De junho de 2025 a março deste ano, a Selic ficou em 15% ao ano, o maior nível em quase 20 anos. O Copom iniciou o corte dos juros em março, num cenário de queda da inflação. No entanto, a guerra no Oriente Médio, que se refletiu no aumento dos preços de combustíveis e de alimentos, dificultou a queda da taxa em ritmo mais elevado.
Nessa reunião, o Copom apontou a permanência de incertezas sobre os termos do acordo para cessar os conflitos armados e as consequências dos efeitos já materializados como determinantes para a decisão de reduzir a Selic. O comitê informou ainda que o tamanho total do ajuste dos juros dependerá dos próximos dados econômicos, com o objetivo de garantir que a inflação volte à meta.
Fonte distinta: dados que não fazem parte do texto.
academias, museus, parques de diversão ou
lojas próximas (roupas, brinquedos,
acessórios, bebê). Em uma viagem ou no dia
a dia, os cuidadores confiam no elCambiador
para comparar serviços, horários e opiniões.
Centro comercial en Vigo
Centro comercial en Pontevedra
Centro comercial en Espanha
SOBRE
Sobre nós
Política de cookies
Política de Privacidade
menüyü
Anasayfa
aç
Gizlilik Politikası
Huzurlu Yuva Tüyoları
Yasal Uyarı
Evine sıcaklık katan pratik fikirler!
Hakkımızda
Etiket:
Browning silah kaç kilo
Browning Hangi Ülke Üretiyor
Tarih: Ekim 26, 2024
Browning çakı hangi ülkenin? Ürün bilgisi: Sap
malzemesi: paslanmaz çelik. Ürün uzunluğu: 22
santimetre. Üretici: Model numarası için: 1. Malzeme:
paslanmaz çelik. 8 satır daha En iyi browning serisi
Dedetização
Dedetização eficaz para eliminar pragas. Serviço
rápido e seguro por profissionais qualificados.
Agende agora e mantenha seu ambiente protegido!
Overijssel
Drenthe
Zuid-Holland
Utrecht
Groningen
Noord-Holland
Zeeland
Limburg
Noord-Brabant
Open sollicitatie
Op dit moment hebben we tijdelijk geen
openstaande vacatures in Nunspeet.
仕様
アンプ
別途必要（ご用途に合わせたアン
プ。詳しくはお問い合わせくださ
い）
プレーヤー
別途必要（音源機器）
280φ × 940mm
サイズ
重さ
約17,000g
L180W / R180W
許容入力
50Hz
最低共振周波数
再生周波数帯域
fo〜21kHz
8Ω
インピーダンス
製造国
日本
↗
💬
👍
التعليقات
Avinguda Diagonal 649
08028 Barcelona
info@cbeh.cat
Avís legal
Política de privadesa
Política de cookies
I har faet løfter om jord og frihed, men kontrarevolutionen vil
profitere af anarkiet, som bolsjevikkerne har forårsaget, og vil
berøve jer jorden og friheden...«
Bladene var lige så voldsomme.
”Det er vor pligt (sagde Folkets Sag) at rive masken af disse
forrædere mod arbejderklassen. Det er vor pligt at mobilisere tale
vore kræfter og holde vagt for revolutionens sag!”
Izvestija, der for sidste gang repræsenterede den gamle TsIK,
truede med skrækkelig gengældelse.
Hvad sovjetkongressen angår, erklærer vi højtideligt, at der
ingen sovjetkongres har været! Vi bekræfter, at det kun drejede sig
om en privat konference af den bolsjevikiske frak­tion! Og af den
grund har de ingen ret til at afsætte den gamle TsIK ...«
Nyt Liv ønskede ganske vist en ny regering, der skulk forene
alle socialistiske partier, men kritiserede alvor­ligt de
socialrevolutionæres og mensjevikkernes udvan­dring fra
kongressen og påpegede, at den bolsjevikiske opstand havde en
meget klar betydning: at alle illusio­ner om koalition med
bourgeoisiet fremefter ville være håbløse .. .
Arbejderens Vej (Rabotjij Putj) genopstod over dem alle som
Nesta edição do Focus, os analistas de mercado elevaram a estimativa para a taxa básica até o fim de 2026, de 13,75% ao ano para 14% ao ano. O próximo encontro do Copom para definir a Selic será nos dias 4 e 5 de agosto, quando, para o mercado, deverá ocorrer a última redução do juro no ano.
Para 2027 e 2028, a previsão é que a Selic seja reduzida para 12% ao ano e 10,25% ao ano, respectivamente. Em 2029, a taxa deve ficar em 10% ao ano.
Quando o juro sobe ou fica alto por muito tempo, o crédito encarece, ficando mais caro para quem compra no cartão, nas parcelas de produtos e no financiamento de imóveis, levando a uma perda de força no consumo. Assim, taxas mais altas também podem dificultar a expansão da economia.
Quando a Taxa Selic é reduzida, a tendência é que o crédito fique mais barato, com incentivo à produção e ao consumo, diminuindo o controle sobre a inflação e estimulando a atividade econômica.
PIB e câmbio
Nesta edição do boletim do Banco Central, a estimativa das instituições financeiras para o crescimento da economia brasileira este ano saiu de 1,96% para 1,98%. Para 2027, a projeção para o Produto Interno Bruto (PIB, a soma dos bens e serviços produzidos no país) permanece em 1,7%. Para 2028 e 2029, o mercado financeiro estima expansão do PIB em 2% para os dois anos.
No primeiro trimestre de 2026, a economia do país cresceu 1,1% na comparação com o último trimestre de 2025. No acumulado de 12 meses, houve expansão de 2%, de acordo com o IBGE.
Em 2025, a economia brasileira cresceu 2,3% , com expansão em todos os setores e destaque para a agropecuária. O resultado representa o quinto ano seguido de crescimento.
No Focus desta semana, a previsão da cotação do dólar está em R$ 5,20 para o final deste ano. No fim de 2027, estima-se que a moeda norte-americana fique em R$ 5,27.